## What you need to do
Of the records that follow, copy only the lines from the line containing "initial begin" to the line containing "ALUreg <= ALUOut;", both included, exactly as written.

====== Records shown

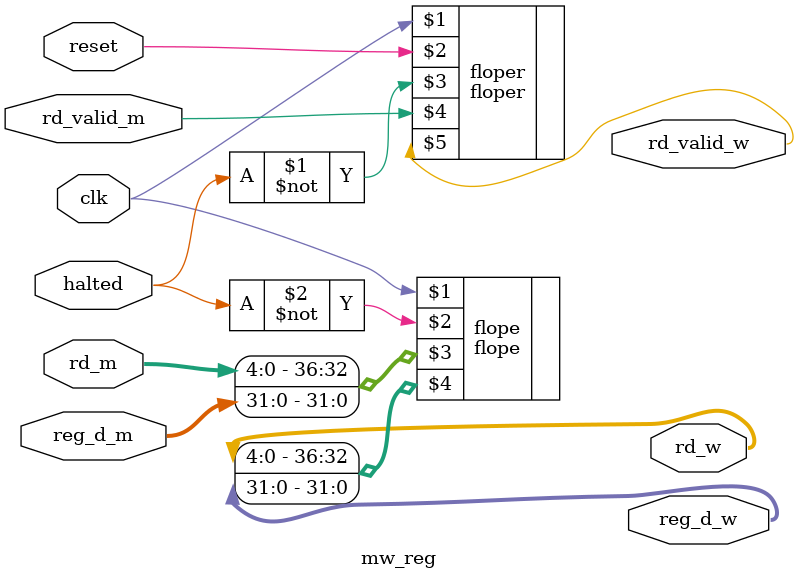
<source format=sv>
module mw_reg(
    input logic clk,
    input logic reset,
    input logic halted,
    // Memory
    input logic rd_valid_m,
    input logic[4:0] rd_m,
    input logic[31:0] reg_d_m,
    // Write-back
    output logic rd_valid_w,
    output logic[4:0] rd_w,
    output logic[31:0] reg_d_w
);
    // FF with reset
    floper #(1) floper(
        clk, reset, ~halted,
        rd_valid_m,
        rd_valid_w
    );

    // FF without reset
    flope #(37) flope(
        clk, ~halted,
        {rd_m, reg_d_m},
        {rd_w, reg_d_w}
    );
endmodule

</source>
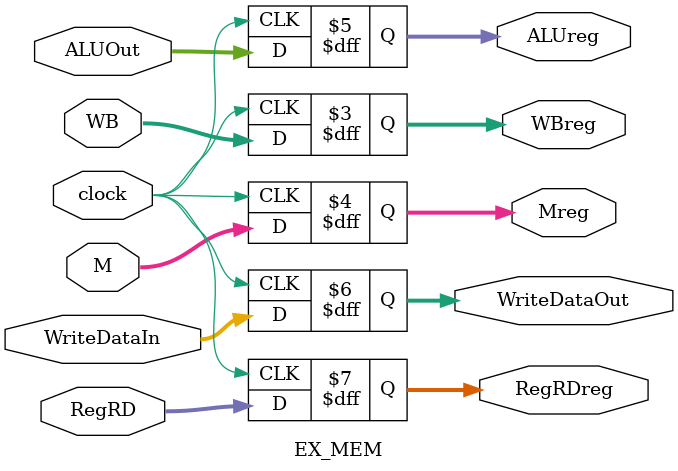
<source format=v>
`timescale 1ns / 1ps
module EX_MEM(clock,WB,M,ALUOut,RegRD,WriteDataIn,Mreg,WBreg,ALUreg,RegRDreg,WriteDataOut); 
   input clock; 
   input [1:0] WB; 
   input [2:0] M; 
   input [4:0] RegRD; 
   input [31:0] ALUOut,WriteDataIn; 
   output [1:0] WBreg; 
   output [2:0] Mreg; 
   output [31:0] ALUreg,WriteDataOut; 
   output [4:0] RegRDreg; 
 
   reg [1:0] WBreg; 
   reg [2:0] Mreg; 
   reg [31:0] ALUreg,WriteDataOut; 
   reg [4:0] RegRDreg; 
    
   initial begin 
      WBreg=0; 
      Mreg=0; 
      ALUreg=0; 
      WriteDataOut=0; 
      RegRDreg=0; 
   end 
    
    
    always@(posedge clock) 
    begin 
        WBreg <= WB; 
        Mreg <= M; 
        ALUreg <= ALUOut; 
        RegRDreg <= RegRD; 
        WriteDataOut <= WriteDataIn; 
    end 
 
endmodule 
 
</source>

============

## Result of this exercise
   initial begin 
      WBreg=0; 
      Mreg=0; 
      ALUreg=0; 
      WriteDataOut=0; 
      RegRDreg=0; 
   end 
    
    
    always@(posedge clock) 
    begin 
        WBreg <= WB; 
        Mreg <= M; 
        ALUreg <= ALUOut; 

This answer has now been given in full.